Ему потребовалось немалое время, чтобы найти что-то приемлемое, и он постоянно твердил, что не сумеет найти достаточно короткий и при этом достаточно хороший отрывок – то есть такой, который выдержит выставление на суд аудитории.
Я сказал: «Это не важно. Лучше такой, чем длинный, потому что зрители смогут выдержать плохой короткий, но не смогут выдержать хорошего длинного».
Наконец мы пришли к соглашению. Мы сделали так, что Хоуэллс укладывался, кажется, минут в пятнадцать. Но только он, доктор Холмс, Олдрич, да я имели в тот день достаточно короткие отрывки из всего устрашающего сборища авторов числом шестнадцать. Если это было не тогда, значит, в Вашингтоне в 1888 году. Да, думаю, именно в тот раз мы собрали эту несокрушимую, эту неисчислимую силу. Дело происходило во второй половине дня в театре «Глобус», зал был набит битком, и воздух был бы очень плох, если бы он вообще там был. У меня до сих пор стоит перед глазами эта масса людей, разевающих и захлопывающих рты точно выброшенные на берег рыбы. Это было нестерпимо.
Приятный и умелый оратор профессор Нортон открыл матч очень красивой вступительной речью, но она длилась двадцать минут. И, наверное, минут десять из нее было посвящено представлению доктора Оливера Уэнделла Холмса, который нуждался в представлениях не больше, чем Млечный Путь. Затем стал декламировать сам доктор Холмс – как только он один умеет это делать: он читал «Последний лист», и весь зал поднялся в едином порыве, шалея в благоговейном восторге. Зал рукоплескал и рукоплескал и выпросил у доктора на «бис» еще одно стихотворение – хотя на сей раз шквал аплодисментов был не такой неистовый, как предыдущие взрывы. К тому времени доктор Холмс сам отчасти потерял голову и стал декламировать стихотворение за стихотворением, пока вместо оваций не воцарилось молчание, так что последнюю вещь он исполнил уже по собственному почину. Он был милейшим человеческим существом в Бостоне, и было больно видеть, как он с собой обходится.
Я к тому времени уже давно научился оговаривать себе для выступления третий номер. Представление началось в два часа. Мой поезд на Хартфорд отходил в четыре. До вокзала было пятнадцать минут.
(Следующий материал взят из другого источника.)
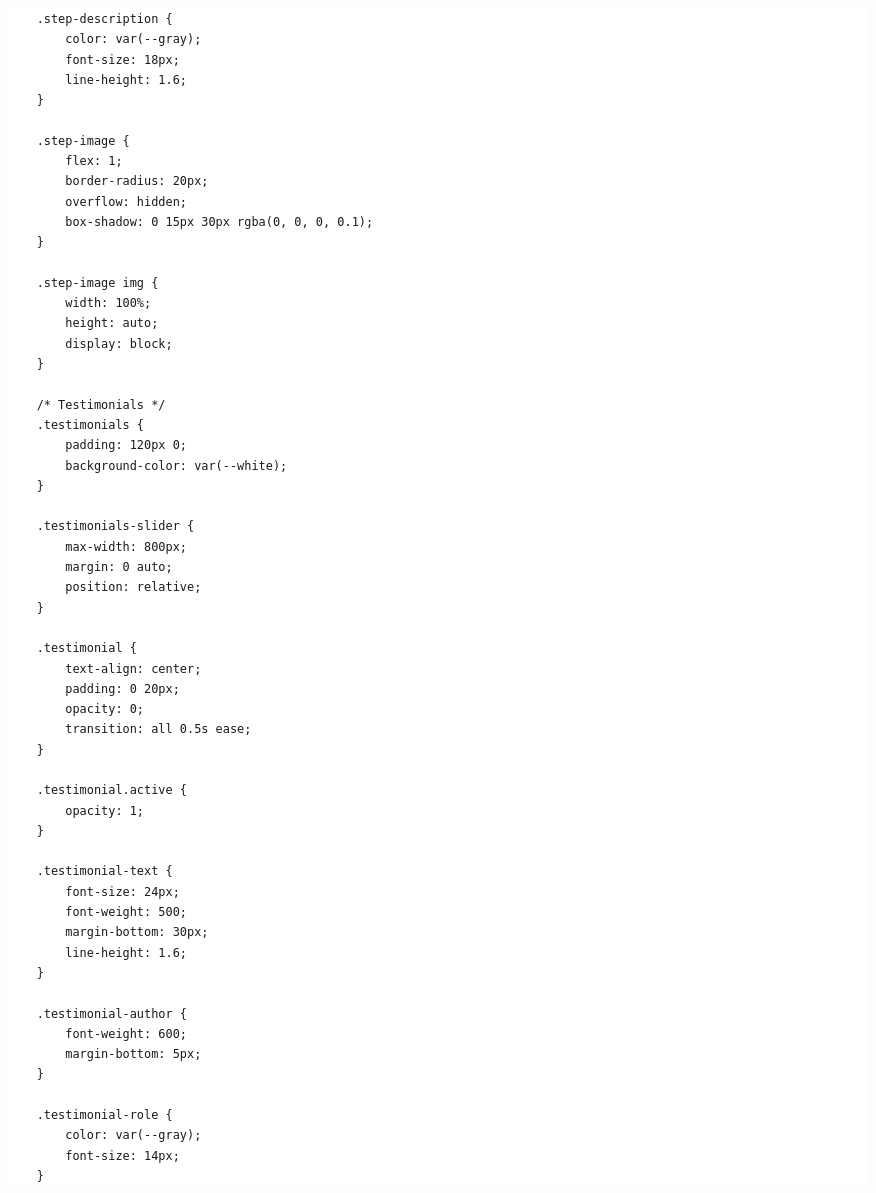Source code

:         .step-description {
            color: var(--gray);
            font-size: 18px;
            line-height: 1.6;
        }
        
        .step-image {
            flex: 1;
            border-radius: 20px;
            overflow: hidden;
            box-shadow: 0 15px 30px rgba(0, 0, 0, 0.1);
        }
        
        .step-image img {
            width: 100%;
            height: auto;
            display: block;
        }
        
        /* Testimonials */
        .testimonials {
            padding: 120px 0;
            background-color: var(--white);
        }
        
        .testimonials-slider {
            max-width: 800px;
            margin: 0 auto;
            position: relative;
        }
        
        .testimonial {
            text-align: center;
            padding: 0 20px;
            opacity: 0;
            transition: all 0.5s ease;
        }
        
        .testimonial.active {
            opacity: 1;
        }
        
        .testimonial-text {
            font-size: 24px;
            font-weight: 500;
            margin-bottom: 30px;
            line-height: 1.6;
        }
        
        .testimonial-author {
            font-weight: 600;
            margin-bottom: 5px;
        }
        
        .testimonial-role {
            color: var(--gray);
            font-size: 14px;
        }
Мне для чтения требовалось десять. Я прочитал свой отрывок за десять минут, сразу же выбежал из театра и едва-едва не опоздал к поезду. Потом мне сказали, что к тому времени, когда на сцену вышел чтец номер восемь и навел орудие на зал, публика покидала помещение группами, косяками и лавинами и что примерно в это время осада была полностью снята, при оставшихся еще шести или семи чтецах.
На чтениях в Вашингтоне весной 1888 года была целая толпа чтецов. Все они, как обычно, явились переполненными. Томас Нельсон Пейдж читал сорок минут, по часам, а он был только в середине списка. Все мы собрались в Белом доме в половине десятого. Присутствовали президент и миссис Кливленд, и в половине одиннадцатого им пришлось уйти – президента ждали какие-то служебные дела, которые предполагались после нашего приема в Белом доме. Мистер Кливленд, который был не искушен в «авторских чтениях», предполагал, что прием закончится к половине двенадцатого, тогда как если бы он знал об «авторских чтениях» столько же, сколько о других государственных делах, то понимал бы, что мы едва ли управимся до раннего завтрака.
Мне думается, что именно по случаю этого визита в Вашингтон Ливи, всегда внимательная ко мне, наставляла меня для посещения правительственной резиденции. Нет – это было раньше. В тот раз мы были вместе, и она могла присмотреть за мной самолично.